Terça, 6h35 – Você passa o raio x da bagagem já ouvindo o próprio nome soar no alto falante do aeroporto. Última chamada para embarque no portão 9. Você gosta do que ouve, toma por convite. Corre incompetente e receptiva. Vê no reflexo da vitrine da Casa do Pão de Queijo uma bochecha risonha e ainda vincada pelas marcas do travesseiro.
Terça, 9h15 – Uma hora de voo e uma de carro depois, você resolve parar na floricultura. É feio chegar na cidade dos outros de mão abanando. No balcão, um homem de uns 70 responde que sim, as flores são para entrega. E quem recebe?, pergunta a vendedora. Eu moro aqui há 45 anos, quem recebe é a primeira pessoa que me fez ter vontade de entrar nessa loja.
Quarta, 19h45 – Você pedala em uma orla onde nunca esteve e para onde provavelmente não voltará. No fone, Bethânia canta Dindi, você até olha pra tudo, mas a música é tão linda. À sua frente uma reta comprida, pensa em fechar o olho, fecharia se os carros não passassem tão pertinho e na direção contrária. Será? Arrisca. Abre com a buzina. Que susto. Você não existe, Dindi.
Quinta, 15h – Você está embalada nas histórias do motorista. Ele, “trajado a gaúcho”, entra numa casa de samba em São Paulo, facão na cintura e tudo. Ele se apaixona pela juíza que conheceu na fila do pronto socorro, seis meses pra dar o primeiro beijo na testa. Ele assa uma costela de chão em um casamento cigano em Goiás. Ele se despede da filha que foi morar fora fingindo força. Faz dez anos que não se encontram. Ele nunca viu as netas, mas a menorzinha, num português com sotaque, se derrete quando diz “vouvou”.
Sexta, 21h40 – Você tenta lavar o cabelo no banho, mas repete movimentos pouco eficazes enquanto observa uma aranha gordinha no vidro do box. Suas filhas lhe ensinaram que aranhas são gordinhas quando cheias de micro aranhas bebês na barriga. Não tente esmagar aranhas gordinhas, elas disseram. Você escuta um pipoco, dá um gritinho fino. É um curto circuito. Todas as luzes do hotel se apagam. Você está molhada, com frio e no escuro. E a aranha?
Sábado, 20h – Você está em casa. É o tempo de deixar a mala para chegar numa festa que tinha começado à tarde.
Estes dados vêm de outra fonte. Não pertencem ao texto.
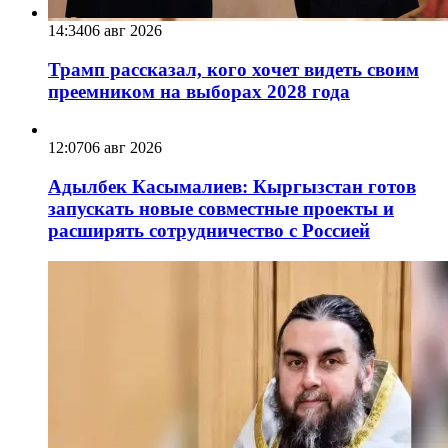
14:34
06 авг 2026
Трамп рассказал, кого хочет видеть своим
преемником на выборах 2028 года
12:07
06 авг 2026
Адылбек Касымалиев: Кыргызстан готов
запускать новые совместные проекты и
расширять сотрудничество с Россией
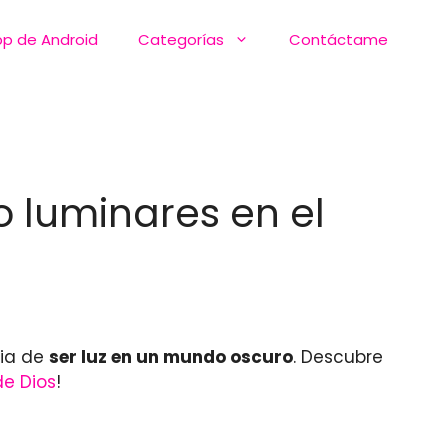
pp de Android
Categorías
Contáctame
mo luminares en el
cia de
ser luz en un mundo oscuro
. Descubre
de Dios
!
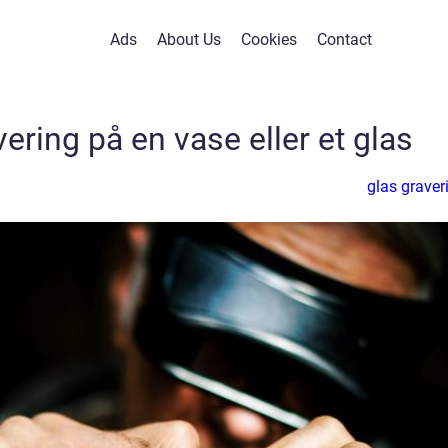
Ads
About Us
Cookies
Contact
ering på en vase eller et glas
glas graver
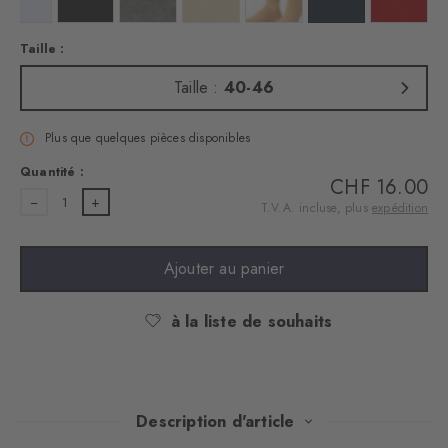
Taille :
Taille :
40-46
Plus que quelques pièces disponibles
Quantité :
CHF 16.00
1
T.V.A. incluse, plus
expédition
Ajouter au panier
à la liste de souhaits
Description d'article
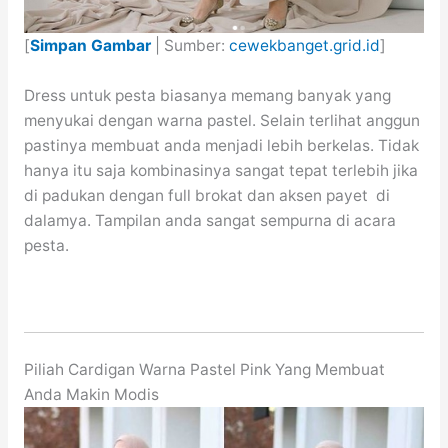
[
Simpan Gambar
| Sumber:
cewekbanget.grid.id
]
Dress untuk pesta biasanya memang banyak yang
menyukai dengan warna pastel. Selain terlihat anggun
pastinya membuat anda menjadi lebih berkelas. Tidak
hanya itu saja kombinasinya sangat tepat terlebih jika
di padukan dengan full brokat dan aksen payet di
dalamya. Tampilan anda sangat sempurna di acara
pesta.
Piliah Cardigan Warna Pastel Pink Yang Membuat
Anda Makin Modis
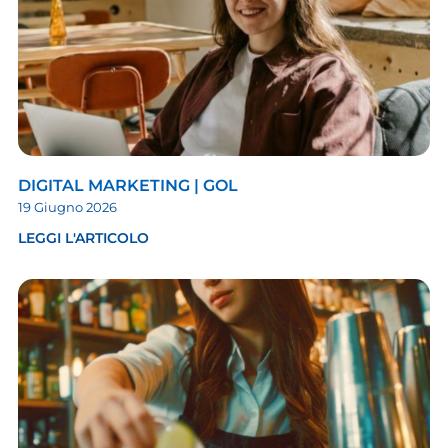
DIGITAL MARKETING | GOL
19 Giugno 2026
LEGGI L'ARTICOLO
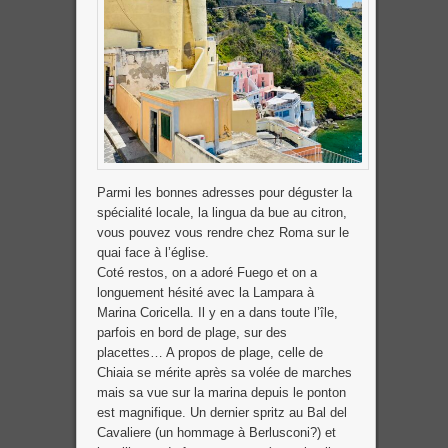
Parmi les bonnes adresses pour déguster la
spécialité locale, la lingua da bue au citron,
vous pouvez vous rendre chez Roma sur le
quai face à l’église.
Coté restos, on a adoré Fuego et on a
longuement hésité avec la Lampara à
Marina Coricella. Il y en a dans toute l’île,
parfois en bord de plage, sur des
placettes… A propos de plage, celle de
Chiaia se mérite après sa volée de marches
mais sa vue sur la marina depuis le ponton
est magnifique. Un dernier spritz au Bal del
Cavaliere (un hommage à Berlusconi?) et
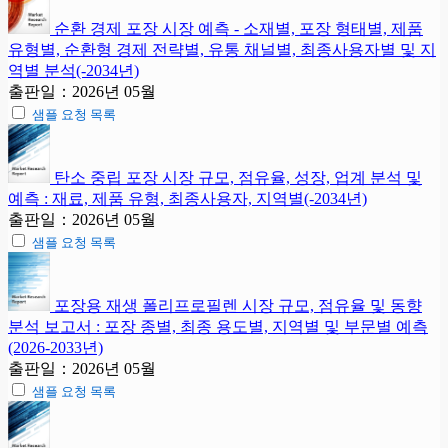
순환 경제 포장 시장 예측 - 소재별, 포장 형태별, 제품
유형별, 순환형 경제 전략별, 유통 채널별, 최종사용자별 및 지
역별 분석(-2034년)
출판일：2026년 05월
샘플 요청 목록
탄소 중립 포장 시장 규모, 점유율, 성장, 업계 분석 및
예측 : 재료, 제품 유형, 최종사용자, 지역별(-2034년)
출판일：2026년 05월
샘플 요청 목록
포장용 재생 폴리프로필렌 시장 규모, 점유율 및 동향
분석 보고서 : 포장 종별, 최종 용도별, 지역별 및 부문별 예측
(2026-2033년)
출판일：2026년 05월
샘플 요청 목록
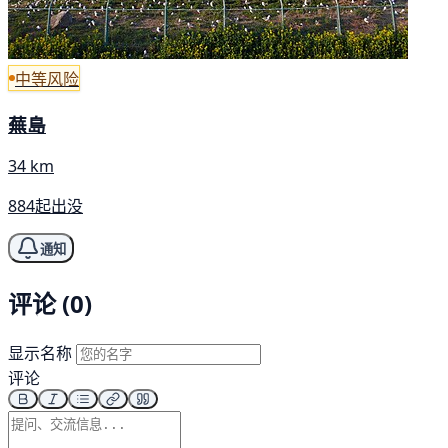
中等风险
蕪島
34 km
884起出没
通知
评论 (0)
显示名称
评论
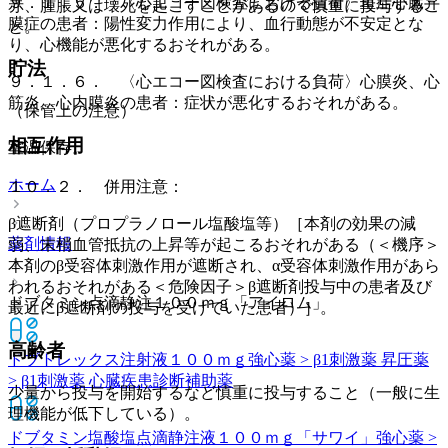
９．１．５． 〈心エコー図検査における負荷〉重症心臓弁
赤、腫脹又は壊死を起こすことがあるので慎重に投与するこ
膜症の患者：陽性変力作用により、血行動態が不安定とな
と。
り、心機能が悪化するおそれがある。
貯法
９．１．６． 〈心エコー図検査における負荷〉心膜炎、心
筋炎、心内膜炎の患者：症状が悪化するおそれがある。
（保管上の注意）
相互作用
室温保存。
ホーム
１０．２． 併用注意：
β遮断剤（プロプラノロール塩酸塩等）［本剤の効果の減
薬剤情報
弱、末梢血管抵抗の上昇等が起こるおそれがある（＜機序＞
本剤のβ受容体刺激作用が遮断され、α受容体刺激作用があら
われるおそれがある＜危険因子＞β遮断剤投与中の患者及び
ドブタミン点滴静注１００ｍｇ「アイロム」
最近にβ遮断剤の投与を受けていた患者）］。
高齢者
ドブトレックス注射液１００ｍｇ
強心薬 > β1刺激薬 昇圧薬
> β1刺激薬 心臓疾患診断補助薬
少量から投与を開始するなど慎重に投与すること（一般に生
理機能が低下している）。
ドブタミン塩酸塩点滴静注液１００ｍｇ「サワイ」
強心薬 >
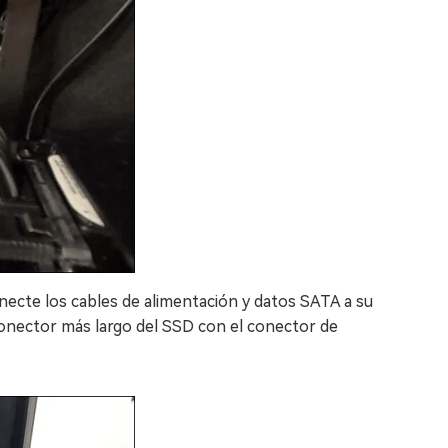
necte los cables de alimentación y datos SATA a su
conector más largo del SSD con el conector de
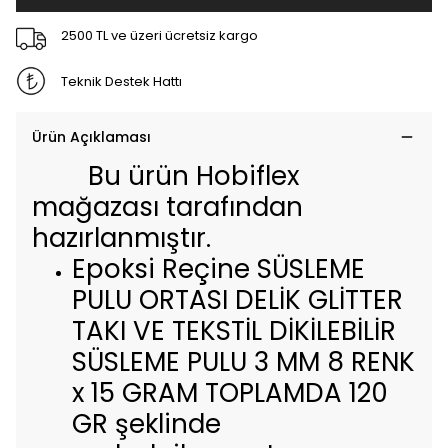
2500 TL ve üzeri ücretsiz kargo
Teknik Destek Hattı
Ürün Açıklaması
Bu ürün Hobiflex
mağazası tarafından
hazırlanmıştır.
Epoksi Reçine SÜSLEME
PULU ORTASI DELİK GLİTTER
TAKI VE TEKSTİL DİKİLEBİLİR
SÜSLEME PULU 3 MM 8 RENK
x 15 GRAM TOPLAMDA 120
GR şeklinde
De umas três quadras antes do prédio se escuta a música. No apartamento faz calor, você deixa o casaco na primeira cadeira que encontra, dança até ficar contente. Percebe, pela escolha do DJ, que a festa está perto de acabar, alcança o casaco, chama o táxi. No carro, você tenta enfiar as mãos no bolso, mas não consegue. Você ri da dificuldade recém adquirida. Amanhã resgata o tesourinho que tinha guardado lá. Você ainda não sabe, mas esse casaco não é o seu. A dona dele, o de bolsos costurados, ainda não sabe, mas já já, nesse frio, assim quase que por instinto, vai proteger as mãos nos seus bolsos. Que sorte a dela.